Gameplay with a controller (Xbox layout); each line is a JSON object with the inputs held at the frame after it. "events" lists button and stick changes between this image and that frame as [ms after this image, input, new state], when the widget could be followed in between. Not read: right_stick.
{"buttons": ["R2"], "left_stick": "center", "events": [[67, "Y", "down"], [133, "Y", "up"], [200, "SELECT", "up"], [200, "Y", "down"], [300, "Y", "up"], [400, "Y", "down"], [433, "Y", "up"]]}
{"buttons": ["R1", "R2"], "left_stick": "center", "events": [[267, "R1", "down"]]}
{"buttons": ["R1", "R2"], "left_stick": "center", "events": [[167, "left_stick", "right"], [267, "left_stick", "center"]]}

..........

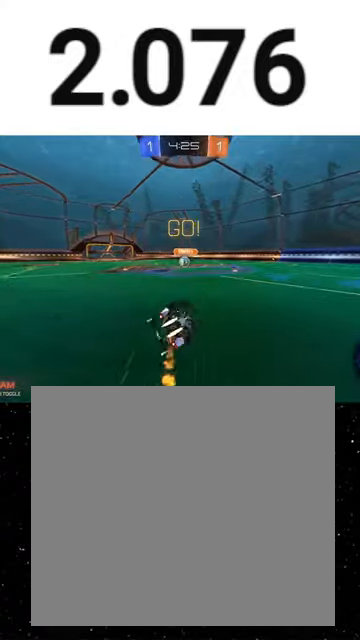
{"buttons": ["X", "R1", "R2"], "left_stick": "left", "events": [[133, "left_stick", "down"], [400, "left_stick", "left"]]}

..........

» **PROBLEM REQUIREMENTS**:
Copy each line of the records above that carries the word "center".

» **RESPONSE BELOW**:
{"buttons": ["R2"], "left_stick": "center", "events": [[67, "Y", "down"], [133, "Y", "up"], [200, "SELECT", "up"], [200, "Y", "down"], [300, "Y", "up"], [400, "Y", "down"], [433, "Y", "up"]]}
{"buttons": ["R1", "R2"], "left_stick": "center", "events": [[267, "R1", "down"]]}
{"buttons": ["R1", "R2"], "left_stick": "center", "events": [[167, "left_stick", "right"], [267, "left_stick", "center"]]}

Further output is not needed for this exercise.